Number 6
Knights of the Old Republic II: The Sith Lords
I have a thing for forgiving games of their flaws when certain elements are superb, and no game on this list exemplifies that ideology better than this game right here. There are two parts to that: this is the most deeply flawed game on the list, but it has the single most outstanding quality in a particular area, which lifts the entire package up into the stratosphere.
The flaws are easy to think of and easy to list. In many ways the game is broken, full of enough glitches to make BioWare or Bethesda blush, with missing mission flags and bugs galore. The leveling system's cap has been removed, making all challenge in the endgame utterly trivial, and there's this sense of emptiness there, at the end, which left many people dissatisfied.
But you know what? It doesn't matter.
There is at least one thing this game does well, and at that it's the very best in the business: writing.
In KotOR2, Chris Avellone forged white-hot the most consistent, thematically tight, mind-bending narrative I have ever experienced in any game, a plot which would stand proudly as proper literature if it were not in the trappings of Star Wars, a story and characters that are simply the best that this medium has ever produced.
You want the best cast of characters? Right here: from Atton to the Handmaiden to Darth Sion to T3-M4, every single character has their own motivations, their own secrets waiting to be wrested from them. They are believable, complex, alternatively weak and strong, each wounded, each hopeful. In any other game they would be the stand-out members of the cast, but each of them is only a single piece of the puzzle.
You want consistent meaning and theme? THis game got me and my wife talking for hours about Nietzsche, how one character in particular basically symbolizes him, how different philosophers would shape themselves in the face of the reality of the Force, and that's only the most basic, surface-level stuff. Themes of maternity and paternity run through, betrayal and family and what it would take to change the heart of a man, the constant struggle for power in the face of personal weakness. It's good. It's really good.
What's more is that Sith Lords has, in Kreia, the single best character that video games have ever produced.
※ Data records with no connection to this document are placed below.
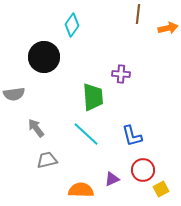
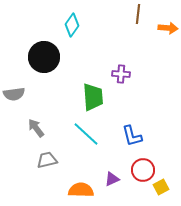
orange arrow: rotated 18 degrees clockwise
yellow square: moved 2 px up
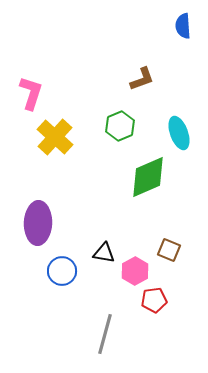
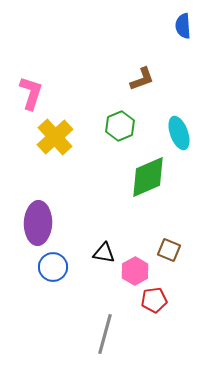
yellow cross: rotated 6 degrees clockwise
blue circle: moved 9 px left, 4 px up
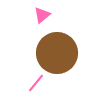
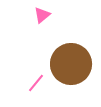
brown circle: moved 14 px right, 11 px down
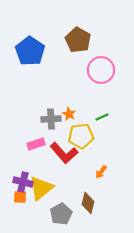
Kreia is the mentor character, a sort of inverse Obi-Wan Kenobi, and she is far and away the most complex and engaging character ever birthed by that continuity. I won't say what makes her so great; on some level I hope that a person will read this and decide to play it for the writing, because they should.
This game is something of a crippled god. It has a limp, a set to its bones that isn't quite right, but when it flexes its power can shake the foundations of the world.